Problems and tasks:
**a.** Using the passage about Maturin's writing career, decide whether each statement agrees with it: (i) Bertram was first staged at Drury Lane and ran for 22 nights; (ii) Samuel Taylor Coleridge praised Bertram in public; (iii) Maturin's first three works appeared under his own name. Answer each with yes or no and quote the deciding words of the passage.
**b.** Pick up the passage about Maturin's writing career after its final sentence and carry it forward.

Document text:
His first three works were published under the pseudonym Dennis Jasper Murphy and were critical and commercial failures. They did, however, catch the attention of Sir Walter Scott, who recommended Maturin's work to Lord Byron. With the help of these two literary luminaries, the curate's play, Bertram (first staged on 9 May 1816 at the Drury Lane for 22 nights) with Edmund Kean starring in the lead role as Bertram, saw a wider audience and became a success. Financial success, however, eluded Maturin, as the play's run coincided with his father's unemployment and another relative's bankruptcy, both of them assisted by the fledgling writer. To make matters worse, Samuel Taylor Coleridge publicly denounced the play as dull and loathsome, and "melancholy proof of the depravation of the public mind," [1] going nearly so far as to decry it as atheistic. Coleridge's comments on Bertram can also be found in 'Biographia Literaria', chapter 23. The Church of Ireland took note of these and earlier criticisms and, having discovered the identity of Bertram's author (Maturin had shed his nom de plume to collect the profits from the play), subsequently barred Maturin's further clerical advancement. Forced to support his wife and four children by writing (his salary as curate was £80-90 per annum, compared to the £1000 he made for Bertram), he switched back from playwright to novelist after a string of his plays met with failure. One of his grandsons, Basil W. Maturin, a Chaplain at Oxford University, died on the RMS Lusitania.

Supplied records:
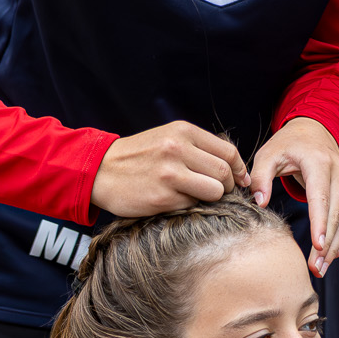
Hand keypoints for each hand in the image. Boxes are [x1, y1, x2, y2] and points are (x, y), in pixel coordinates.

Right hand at [92, 121, 248, 216]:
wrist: (99, 171)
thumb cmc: (138, 157)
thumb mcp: (167, 138)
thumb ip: (198, 147)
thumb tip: (233, 167)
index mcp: (183, 131)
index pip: (227, 152)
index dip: (238, 170)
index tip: (239, 181)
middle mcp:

Responses:
**a.**
(i) Yes: "first staged on 9 May 1816 at the Drury Lane for 22 nights"
(ii) No: "Samuel Taylor Coleridge publicly denounced the play as dull and loathsome"
(iii) No: "published under the pseudonym Dennis Jasper Murphy"

**b.**
Charles Robert Maturin died in Dublin on 30 October 1824. Honoré de Balzac and Charles Baudelaire later expressed fondness for Maturin's work, particularly his most famous novel, Melmoth the Wanderer.
The play Bertram; or The Castle of St. Aldobrand was adapted in French by Charles Nodier and Isidore Justin Severin Taylor (Bertram, ou le Chateau de St. Aldobrand, 1821). This version was the source of the opera Il pirata, libretto by Felice Romani, music by Vincenzo Bellini, premiered at La Scala of Milan in 1827.